→ What you need to do
Copy out every one of the lines below word for word, with nothing changed, added, or left out.

Stored entries
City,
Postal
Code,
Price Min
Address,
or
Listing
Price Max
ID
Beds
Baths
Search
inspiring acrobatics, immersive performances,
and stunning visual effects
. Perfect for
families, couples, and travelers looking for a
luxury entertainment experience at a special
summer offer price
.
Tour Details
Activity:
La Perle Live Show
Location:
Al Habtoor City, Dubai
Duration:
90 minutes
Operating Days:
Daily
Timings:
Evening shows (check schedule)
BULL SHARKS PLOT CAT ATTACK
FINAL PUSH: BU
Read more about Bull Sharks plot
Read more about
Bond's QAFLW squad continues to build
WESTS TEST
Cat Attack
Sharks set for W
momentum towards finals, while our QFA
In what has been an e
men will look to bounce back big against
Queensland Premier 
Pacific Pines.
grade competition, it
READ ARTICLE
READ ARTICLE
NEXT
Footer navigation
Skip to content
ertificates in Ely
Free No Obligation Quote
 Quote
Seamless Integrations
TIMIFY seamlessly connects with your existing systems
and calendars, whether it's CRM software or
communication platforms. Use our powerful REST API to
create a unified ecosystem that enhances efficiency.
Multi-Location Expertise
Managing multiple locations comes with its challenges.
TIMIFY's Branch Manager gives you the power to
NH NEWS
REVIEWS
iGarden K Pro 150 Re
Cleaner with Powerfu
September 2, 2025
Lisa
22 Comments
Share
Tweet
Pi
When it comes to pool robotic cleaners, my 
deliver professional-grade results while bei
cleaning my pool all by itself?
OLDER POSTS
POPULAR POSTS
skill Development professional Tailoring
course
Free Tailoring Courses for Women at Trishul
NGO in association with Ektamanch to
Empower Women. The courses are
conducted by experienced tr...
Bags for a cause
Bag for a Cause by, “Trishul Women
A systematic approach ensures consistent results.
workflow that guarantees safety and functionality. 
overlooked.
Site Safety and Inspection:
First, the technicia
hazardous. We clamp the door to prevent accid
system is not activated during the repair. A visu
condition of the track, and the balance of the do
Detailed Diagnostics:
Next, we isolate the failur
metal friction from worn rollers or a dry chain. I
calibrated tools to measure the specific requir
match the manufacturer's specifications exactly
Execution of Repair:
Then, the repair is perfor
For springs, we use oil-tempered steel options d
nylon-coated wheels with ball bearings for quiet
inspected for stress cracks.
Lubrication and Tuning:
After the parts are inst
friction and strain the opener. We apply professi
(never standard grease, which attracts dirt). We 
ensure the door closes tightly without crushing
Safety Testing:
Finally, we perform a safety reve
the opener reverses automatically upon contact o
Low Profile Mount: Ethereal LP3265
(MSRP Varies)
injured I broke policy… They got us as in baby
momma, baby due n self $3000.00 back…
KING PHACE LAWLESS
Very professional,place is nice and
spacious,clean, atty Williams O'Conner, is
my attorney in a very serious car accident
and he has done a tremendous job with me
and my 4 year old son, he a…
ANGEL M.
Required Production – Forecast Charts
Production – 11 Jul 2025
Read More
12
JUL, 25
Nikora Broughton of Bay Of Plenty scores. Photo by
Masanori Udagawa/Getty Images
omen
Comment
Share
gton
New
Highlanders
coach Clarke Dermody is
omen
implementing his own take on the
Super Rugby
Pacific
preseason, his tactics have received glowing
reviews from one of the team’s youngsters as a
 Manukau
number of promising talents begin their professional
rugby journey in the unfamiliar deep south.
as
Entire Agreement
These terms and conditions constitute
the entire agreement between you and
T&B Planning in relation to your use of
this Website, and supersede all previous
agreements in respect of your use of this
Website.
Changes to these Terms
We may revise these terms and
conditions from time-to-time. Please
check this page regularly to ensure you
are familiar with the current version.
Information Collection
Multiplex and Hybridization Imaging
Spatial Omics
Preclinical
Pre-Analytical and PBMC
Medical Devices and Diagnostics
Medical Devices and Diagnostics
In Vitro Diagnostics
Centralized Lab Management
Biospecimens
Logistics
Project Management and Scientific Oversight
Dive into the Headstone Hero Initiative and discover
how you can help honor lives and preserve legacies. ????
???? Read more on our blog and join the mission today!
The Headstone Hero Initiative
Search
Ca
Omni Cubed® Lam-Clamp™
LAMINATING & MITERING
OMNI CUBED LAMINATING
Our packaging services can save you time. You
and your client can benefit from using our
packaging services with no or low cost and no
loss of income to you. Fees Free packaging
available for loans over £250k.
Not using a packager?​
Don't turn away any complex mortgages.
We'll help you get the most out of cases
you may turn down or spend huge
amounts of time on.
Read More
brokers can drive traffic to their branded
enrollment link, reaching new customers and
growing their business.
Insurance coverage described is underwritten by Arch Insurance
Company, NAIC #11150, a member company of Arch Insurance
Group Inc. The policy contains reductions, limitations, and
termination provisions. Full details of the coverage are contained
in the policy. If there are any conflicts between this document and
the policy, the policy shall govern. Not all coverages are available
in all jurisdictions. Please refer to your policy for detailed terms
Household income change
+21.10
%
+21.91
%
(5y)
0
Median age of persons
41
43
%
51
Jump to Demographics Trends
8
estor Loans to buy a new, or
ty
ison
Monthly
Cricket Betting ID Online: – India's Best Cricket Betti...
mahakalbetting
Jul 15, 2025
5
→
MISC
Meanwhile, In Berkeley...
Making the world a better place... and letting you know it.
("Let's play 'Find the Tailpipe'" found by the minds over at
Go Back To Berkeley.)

→ Completed task
City,
Postal
Code,
Price Min
Address,
or
Listing
Price Max
ID
Beds
Baths
Search
inspiring acrobatics, immersive performances,
and stunning visual effects
. Perfect for
families, couples, and travelers looking for a
luxury entertainment experience at a special
summer offer price
.
Tour Details
Activity:
La Perle Live Show
Location:
Al Habtoor City, Dubai
Duration:
90 minutes
Operating Days:
Daily
Timings:
Evening shows (check schedule)
BULL SHARKS PLOT CAT ATTACK
FINAL PUSH: BU
Read more about Bull Sharks plot
Read more about
Bond's QAFLW squad continues to build
WESTS TEST
Cat Attack
Sharks set for W
momentum towards finals, while our QFA
In what has been an e
men will look to bounce back big against
Queensland Premier 
Pacific Pines.
grade competition, it
READ ARTICLE
READ ARTICLE
NEXT
Footer navigation
Skip to content
ertificates in Ely
Free No Obligation Quote
 Quote
Seamless Integrations
TIMIFY seamlessly connects with your existing systems
and calendars, whether it's CRM software or
communication platforms. Use our powerful REST API to
create a unified ecosystem that enhances efficiency.
Multi-Location Expertise
Managing multiple locations comes with its challenges.
TIMIFY's Branch Manager gives you the power to
NH NEWS
REVIEWS
iGarden K Pro 150 Re
Cleaner with Powerfu
September 2, 2025
Lisa
22 Comments
Share
Tweet
Pi
When it comes to pool robotic cleaners, my 
deliver professional-grade results while bei
cleaning my pool all by itself?
OLDER POSTS
POPULAR POSTS
skill Development professional Tailoring
course
Free Tailoring Courses for Women at Trishul
NGO in association with Ektamanch to
Empower Women. The courses are
conducted by experienced tr...
Bags for a cause
Bag for a Cause by, “Trishul Women
A systematic approach ensures consistent results.
workflow that guarantees safety and functionality. 
overlooked.
Site Safety and Inspection:
First, the technicia
hazardous. We clamp the door to prevent accid
system is not activated during the repair. A visu
condition of the track, and the balance of the do
Detailed Diagnostics:
Next, we isolate the failur
metal friction from worn rollers or a dry chain. I
calibrated tools to measure the specific requir
match the manufacturer's specifications exactly
Execution of Repair:
Then, the repair is perfor
For springs, we use oil-tempered steel options d
nylon-coated wheels with ball bearings for quiet
inspected for stress cracks.
Lubrication and Tuning:
After the parts are inst
friction and strain the opener. We apply professi
(never standard grease, which attracts dirt). We 
ensure the door closes tightly without crushing
Safety Testing:
Finally, we perform a safety reve
the opener reverses automatically upon contact o
Low Profile Mount: Ethereal LP3265
(MSRP Varies)
injured I broke policy… They got us as in baby
momma, baby due n self $3000.00 back…
KING PHACE LAWLESS
Very professional,place is nice and
spacious,clean, atty Williams O'Conner, is
my attorney in a very serious car accident
and he has done a tremendous job with me
and my 4 year old son, he a…
ANGEL M.
Required Production – Forecast Charts
Production – 11 Jul 2025
Read More
12
JUL, 25
Nikora Broughton of Bay Of Plenty scores. Photo by
Masanori Udagawa/Getty Images
omen
Comment
Share
gton
New
Highlanders
coach Clarke Dermody is
omen
implementing his own take on the
Super Rugby
Pacific
preseason, his tactics have received glowing
reviews from one of the team’s youngsters as a
 Manukau
number of promising talents begin their professional
rugby journey in the unfamiliar deep south.
as
Entire Agreement
These terms and conditions constitute
the entire agreement between you and
T&B Planning in relation to your use of
this Website, and supersede all previous
agreements in respect of your use of this
Website.
Changes to these Terms
We may revise these terms and
conditions from time-to-time. Please
check this page regularly to ensure you
are familiar with the current version.
Information Collection
Multiplex and Hybridization Imaging
Spatial Omics
Preclinical
Pre-Analytical and PBMC
Medical Devices and Diagnostics
Medical Devices and Diagnostics
In Vitro Diagnostics
Centralized Lab Management
Biospecimens
Logistics
Project Management and Scientific Oversight
Dive into the Headstone Hero Initiative and discover
how you can help honor lives and preserve legacies. ????
???? Read more on our blog and join the mission today!
The Headstone Hero Initiative
Search
Ca
Omni Cubed® Lam-Clamp™
LAMINATING & MITERING
OMNI CUBED LAMINATING
Our packaging services can save you time. You
and your client can benefit from using our
packaging services with no or low cost and no
loss of income to you. Fees Free packaging
available for loans over £250k.
Not using a packager?​
Don't turn away any complex mortgages.
We'll help you get the most out of cases
you may turn down or spend huge
amounts of time on.
Read More
brokers can drive traffic to their branded
enrollment link, reaching new customers and
growing their business.
Insurance coverage described is underwritten by Arch Insurance
Company, NAIC #11150, a member company of Arch Insurance
Group Inc. The policy contains reductions, limitations, and
termination provisions. Full details of the coverage are contained
in the policy. If there are any conflicts between this document and
the policy, the policy shall govern. Not all coverages are available
in all jurisdictions. Please refer to your policy for detailed terms
Household income change
+21.10
%
+21.91
%
(5y)
0
Median age of persons
41
43
%
51
Jump to Demographics Trends
8
estor Loans to buy a new, or
ty
ison
Monthly
Cricket Betting ID Online: – India's Best Cricket Betti...
mahakalbetting
Jul 15, 2025
5
→
MISC
Meanwhile, In Berkeley...
Making the world a better place... and letting you know it.
("Let's play 'Find the Tailpipe'" found by the minds over at
Go Back To Berkeley.)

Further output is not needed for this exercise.